The total lack of mention of unsafe abortion in the Lancet paper provoked criticism from some, including in a subsequent Lancet letter (see here, here, and here). It also gave a tremendous boost to anti-choice groups, who in numerous articles, pointed to that omission in order to minimize deaths from unsafe abortion and claim that WHO’s estimated numbers are “creative math.” (Also see here, here, here, here, here, here, here, and here.)
The Lancet study was funded by Bill and Melinda Gates, who refuse to directly address unsafe abortion or fund safe abortion care. However, the IHME said that the Gates did not require the omission of abortion as a condition of funding for their study. “The [Gates] Foundation is not involved in our daily activities and does not supervise our work. … The Foundation has no approval process over what we publish and how our research articles are worded.” (Personal communication, July 14)
The Gates Foundation has probably been the most prominent and generous funder of maternal and child health initiatives, pledging $1.5 billion for that purpose at the 2010 G8 summit. But when asked about abortion, Melinda Gates, who is Catholic, said: “The foundation specifically doesn’t take a stance on abortion for exactly this reason, is we don’t want to be part of the controversy or stem that controversy.” She added that giving women family planning tools can reduce the demand for abortions. While that is true, there will always be a need for abortion, as the UN itself admits by acknowledging that contraception is not always available or effective and that women will resort to abortion when faced with an unwanted pregnancy.

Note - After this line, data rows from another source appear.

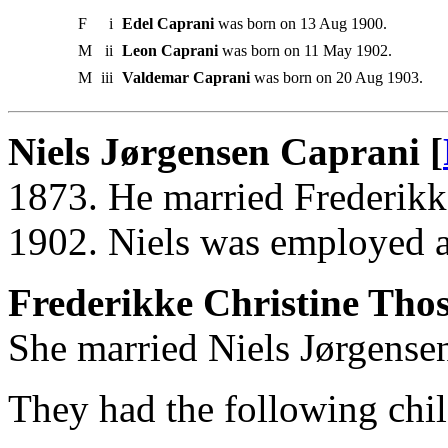
F
i
Edel Caprani
was born on 13 Aug 1900.
M
ii
Leon Caprani
was born on 11 May 1902.
M
iii
Valdemar Caprani
was born on 20 Aug 1903.
Niels Jørgensen Caprani [
1873. He married Frederikk
1902. Niels was employed 
Frederikke Christine Tho
She married Niels Jørgense
They had the following chil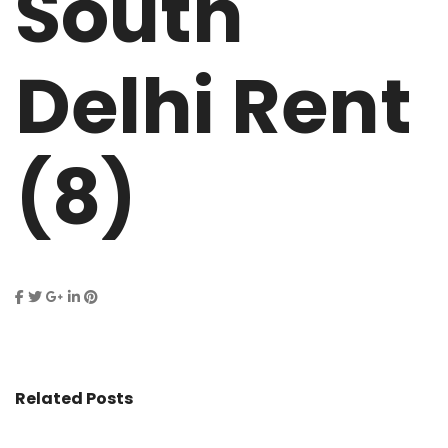
South
Delhi Rent
(8)
Related Posts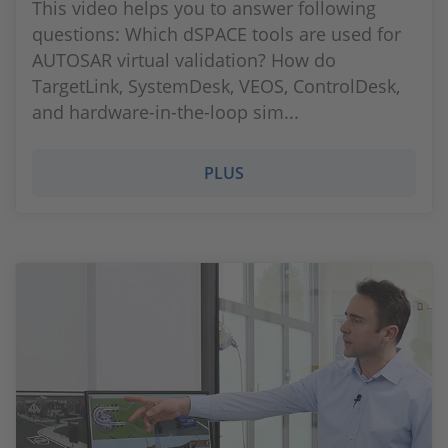
This video helps you to answer following
questions: Which dSPACE tools are used for
AUTOSAR virtual validation? How do
TargetLink, SystemDesk, VEOS, ControlDesk,
and hardware-in-the-loop sim...
PLUS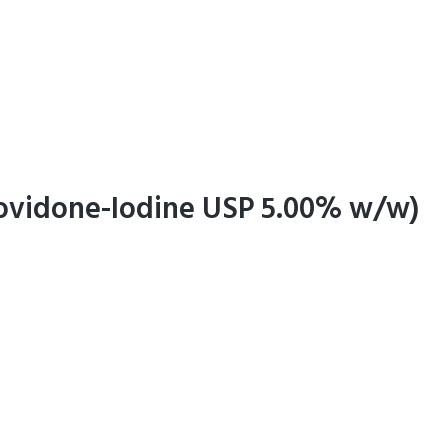
Povidone-Iodine USP 5.00% w/w)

It is an absolute disgrace that so little is being done to change the punitive abortion laws in developing countries, when the evidence of their grave harm is so conclusive and overwhelming. The absurdity of enforcing laws that produce zero benefits and numerous, often catastrophic harms is a consequence of allowing religious beliefs to govern law and politics. Also scandalous is the imposition of criminal laws onto the field of evidence-based medicine, because political interference with the doctor/patent relationship obstructs best care practices and puts lives and health at risk.
Why is legalizing abortion not a top priority in development efforts or global human rights dialogues? Why are people listening to and respecting the voices of anti-abortion countries and religious fundamentalists? Why does patriarchy and sexism still rule the day, at the expense of women’s lives?
Maternal mortality and morbidity from unsafe abortion will never end until women live in a safe and respectful environment, free of laws that criminalize them for being women – because most women everywhere will resort to abortion in order to support their families, protect the children they already have, and save their own lives. As long as abortion remains illegal, this much-cited comment will remain true:
“Women are not dying because of diseases we cannot treat. They are dying because societies have yet to make the decision that their lives are worth saving.” — Mahmoud Fathalla, Former President of the International Federation of Gynaecology and Obstetrics, 1997
The author would like to thank Christian Fiala, MD, PhD, for contributing to this article.